The authors evaluate their approach using Jena and GraphDB within a modified version of the BEAR benchmark.
Results show that while storage size can be lower when using RDF* compared to named graphs,
the query execution time for RDF* is significantly higher than that for named graphs.
While the approach is interesting and novel, there are some issues with this work that need to be resolved,
which I will discuss below.

## Experiments are minimal

It is unclear why the authors have decided to only use the BEAR-B hourly dataset and queries.
However, the BEAR benchmark also includes BEAR-A, the other BEAR-B variants, and BEAR-C.
In order to evaluate the approach for different chokepoints (larger datasets, different queries, ...),
it would be good to also evaluate this approach on the other BEAR datasets.

Furthermore, while I understand that the authors introduce their solution as a TB approach,
it is unclear why they don't compare their approach with IC and CB systems, which are provided by the BEAR benchmark.
Because currently, it is unclear how this approach positions itself to these other approaches.
Furthermore, including standalone RDF archiving systems (such as OSTRICH) within the comparison
would also make the evaluation a lot stronger.

## Use of DISTINCT keyword may be problematic

In section 3.7, the authors explain that version materialization requires the use of the DISTINCT keyword to cope with the fact that duplicate triples may exist in a special case.
This dependency on the DISTINCT keyword may be problematic for other cases where duplicate results can be produced, and where this duplication is desired by the end-user.
Are there workarounds possible for this?

## Comparison to named graphs should be clarified

In the introduction, the authors say: "Last, we summarize our work and provide arguments why our RDF* approach to versioning RDF datasets should be preferred over named graphs as BEAR’s timestamp-based reference approach."
I was looking for this argumentation, but I could not find it.
I also wonder what this argumentation would be, since it looks to me like the named graphs approach is significantly faster than the RDF* approach.
This is also something that should be clarified upfront, since this fact only becomes clear at the end of the paper, while it would have been good to have know this at the start of the paper (even in the abstract).

## Minor issues

* The approach is similar to "Cuevas, Ignacio, and Aidan Hogan. "Versioned Queries over RDF Archives: All You Need is SPARQL?." MEPDaW@ ISWC. 2020."
But they use named graphs instead of nested triples.
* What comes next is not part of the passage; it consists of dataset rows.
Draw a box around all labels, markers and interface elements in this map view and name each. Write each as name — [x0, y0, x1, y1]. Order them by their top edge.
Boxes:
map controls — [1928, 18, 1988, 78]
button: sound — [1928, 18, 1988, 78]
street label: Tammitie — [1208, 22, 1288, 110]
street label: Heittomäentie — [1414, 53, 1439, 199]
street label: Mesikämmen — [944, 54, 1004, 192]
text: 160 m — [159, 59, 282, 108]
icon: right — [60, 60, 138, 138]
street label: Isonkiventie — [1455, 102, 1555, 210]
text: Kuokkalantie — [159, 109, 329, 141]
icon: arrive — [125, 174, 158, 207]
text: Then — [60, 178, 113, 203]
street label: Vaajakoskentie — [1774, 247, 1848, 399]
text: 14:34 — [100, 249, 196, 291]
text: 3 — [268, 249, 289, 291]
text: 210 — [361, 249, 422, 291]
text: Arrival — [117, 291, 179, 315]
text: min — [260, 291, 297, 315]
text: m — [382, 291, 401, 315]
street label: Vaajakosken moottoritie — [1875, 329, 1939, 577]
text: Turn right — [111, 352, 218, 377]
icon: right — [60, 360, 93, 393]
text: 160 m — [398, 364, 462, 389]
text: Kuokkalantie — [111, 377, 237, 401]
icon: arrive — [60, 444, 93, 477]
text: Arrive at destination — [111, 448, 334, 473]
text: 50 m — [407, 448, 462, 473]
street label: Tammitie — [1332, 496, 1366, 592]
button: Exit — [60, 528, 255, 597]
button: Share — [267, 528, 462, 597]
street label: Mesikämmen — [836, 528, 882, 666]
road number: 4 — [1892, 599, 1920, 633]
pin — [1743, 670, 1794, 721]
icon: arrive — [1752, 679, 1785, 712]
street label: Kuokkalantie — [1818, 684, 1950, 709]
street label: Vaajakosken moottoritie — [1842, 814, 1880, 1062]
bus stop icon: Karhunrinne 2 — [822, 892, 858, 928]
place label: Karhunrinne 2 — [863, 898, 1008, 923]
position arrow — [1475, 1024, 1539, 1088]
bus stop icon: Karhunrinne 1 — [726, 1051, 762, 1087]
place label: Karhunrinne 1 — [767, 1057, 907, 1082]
It would be interesting to discuss the differences with this work.
* Typo on page 6: "each tripe"
* Page 12: "We build our evaluation framework on top of OSTRICH which is a more stable fork of the original BEAR repository on Github and a synonym for a more recent publication featuring BEAR as evaluation framework"
OSTRICH is not a fork of the BEAR benchmark. OSTRICH is an RDF archiving solution that also makes use of the BEAR benchmark. The authors of OSTRICH just happened to create a fork of BEAR with some minor enhancements.
* The canonical citation for OSTRICH is "Triple Storage for Random-Access Versioned Querying of RDF Archives", instead of "OSTRICH: versioned random-access triple store".
* Possible typo on page 15: "< 250s per query" (should be ms?)
* "3.2. Representing timestamped RDF triples with RDF*"
An alternative representation that would have been interesting to investigate would be something like <> vers:validity [ vers:valid_from "..."; vers:valid_until "..." ].